To further assess significant changes in the expression of CCTs under vernalization, we compared the expression levels of genes during/after to those before vernalization. Among these, 49 genes were upregulated and 31 downregulated at least at one time point. Of these genes, 8 were continuously upregulated, 11 for most of the time, and 10 only for a short time. Among these, TaCMF6, TaCMF11, TaCO18, TaPRR95, and TaCO16 were the most significantly upregulated genes, and remained upregulating even after vernalization.

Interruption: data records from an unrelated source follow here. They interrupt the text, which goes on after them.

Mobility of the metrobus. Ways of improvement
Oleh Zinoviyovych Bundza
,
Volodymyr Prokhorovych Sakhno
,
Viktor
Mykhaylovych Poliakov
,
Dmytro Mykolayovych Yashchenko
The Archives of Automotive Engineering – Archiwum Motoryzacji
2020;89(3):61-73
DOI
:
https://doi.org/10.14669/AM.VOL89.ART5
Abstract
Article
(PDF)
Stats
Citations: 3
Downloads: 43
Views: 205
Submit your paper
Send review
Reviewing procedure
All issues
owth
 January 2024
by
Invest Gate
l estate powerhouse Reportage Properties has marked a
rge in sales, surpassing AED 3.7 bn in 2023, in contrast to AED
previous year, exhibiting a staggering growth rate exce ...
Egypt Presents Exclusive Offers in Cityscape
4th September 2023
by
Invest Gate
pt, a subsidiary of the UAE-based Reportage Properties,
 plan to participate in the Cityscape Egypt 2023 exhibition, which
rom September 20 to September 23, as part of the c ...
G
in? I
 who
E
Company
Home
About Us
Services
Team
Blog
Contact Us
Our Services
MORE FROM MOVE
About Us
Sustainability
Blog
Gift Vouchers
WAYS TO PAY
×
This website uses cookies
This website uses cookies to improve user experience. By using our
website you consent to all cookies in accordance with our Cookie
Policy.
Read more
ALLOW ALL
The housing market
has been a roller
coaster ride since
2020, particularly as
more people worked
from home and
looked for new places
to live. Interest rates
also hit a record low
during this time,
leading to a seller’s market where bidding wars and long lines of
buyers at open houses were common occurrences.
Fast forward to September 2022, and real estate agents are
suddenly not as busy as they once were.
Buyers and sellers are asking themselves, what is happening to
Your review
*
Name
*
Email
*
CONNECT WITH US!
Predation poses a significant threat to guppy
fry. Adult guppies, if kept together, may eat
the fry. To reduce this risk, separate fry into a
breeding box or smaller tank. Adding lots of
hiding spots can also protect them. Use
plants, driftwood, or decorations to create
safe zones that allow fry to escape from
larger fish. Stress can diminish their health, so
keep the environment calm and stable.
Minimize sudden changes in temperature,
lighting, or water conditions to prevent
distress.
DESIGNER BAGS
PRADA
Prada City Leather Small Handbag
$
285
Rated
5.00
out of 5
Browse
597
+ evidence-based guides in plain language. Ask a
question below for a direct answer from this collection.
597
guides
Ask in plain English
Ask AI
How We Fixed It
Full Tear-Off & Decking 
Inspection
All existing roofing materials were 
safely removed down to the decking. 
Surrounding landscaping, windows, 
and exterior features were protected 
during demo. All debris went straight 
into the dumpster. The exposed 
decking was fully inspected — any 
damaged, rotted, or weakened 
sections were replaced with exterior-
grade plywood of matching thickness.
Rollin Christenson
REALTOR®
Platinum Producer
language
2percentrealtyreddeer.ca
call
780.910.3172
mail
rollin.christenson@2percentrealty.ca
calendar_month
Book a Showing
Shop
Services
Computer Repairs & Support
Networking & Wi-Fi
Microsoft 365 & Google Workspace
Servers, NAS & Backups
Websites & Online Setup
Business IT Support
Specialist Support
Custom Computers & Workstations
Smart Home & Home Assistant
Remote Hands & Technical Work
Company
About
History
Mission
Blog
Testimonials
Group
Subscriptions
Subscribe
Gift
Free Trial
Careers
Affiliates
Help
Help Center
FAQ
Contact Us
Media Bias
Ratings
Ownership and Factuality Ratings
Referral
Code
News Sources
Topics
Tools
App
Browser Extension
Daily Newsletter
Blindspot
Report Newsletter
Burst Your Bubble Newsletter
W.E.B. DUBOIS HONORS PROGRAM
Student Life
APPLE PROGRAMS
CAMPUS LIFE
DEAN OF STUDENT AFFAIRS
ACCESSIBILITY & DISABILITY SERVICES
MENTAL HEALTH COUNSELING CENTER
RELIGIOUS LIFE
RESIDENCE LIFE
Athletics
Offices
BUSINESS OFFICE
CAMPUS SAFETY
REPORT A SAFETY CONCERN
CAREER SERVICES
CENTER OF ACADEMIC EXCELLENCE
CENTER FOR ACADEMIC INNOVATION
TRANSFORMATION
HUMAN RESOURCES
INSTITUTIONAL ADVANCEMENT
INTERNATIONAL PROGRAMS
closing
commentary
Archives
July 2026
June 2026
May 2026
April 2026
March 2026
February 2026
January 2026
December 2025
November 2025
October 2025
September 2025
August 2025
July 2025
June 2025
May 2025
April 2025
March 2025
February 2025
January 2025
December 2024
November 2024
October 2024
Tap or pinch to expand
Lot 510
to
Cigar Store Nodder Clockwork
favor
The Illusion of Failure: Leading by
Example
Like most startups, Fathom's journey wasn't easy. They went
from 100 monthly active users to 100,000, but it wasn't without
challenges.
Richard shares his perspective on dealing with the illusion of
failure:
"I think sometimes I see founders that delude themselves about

However, only 2 genes were continuously downregulated, while 7 most of time, and 11 only for a while, with TaCO1 and TaCO15 showing the most significant downregulation that persisted even after vernalization (Fig. 6, Table S3).
Expression analysis using real-time PCR
To further validate the expression profile of vernalization-related CCT genes, real-time PCR analysis of the mostly differentially expressed genes, and the most popularly studied CCTs were conducted. Of these genes, TaCMF6, TaCMF11, TaCO18, and TaPRR95 were significantly upregulated, and TaCO16 showed slight upregulation under vernalization, which coincided with the results of RNA-sequencing. Surprisingly, their expression levels rapidly decreased to pre-vernalization levels immediately after the temperature increased. However, the remaining genes were downregulated with continuous exposure to low temperature and maintained this low expression even after vernalization. Interestingly, unlike other genes with expression levels that gradually decreased with vernalization, those of TaCMF8 and TaCO1 were rapidly reduced to remarkably low levels (Fig. 7).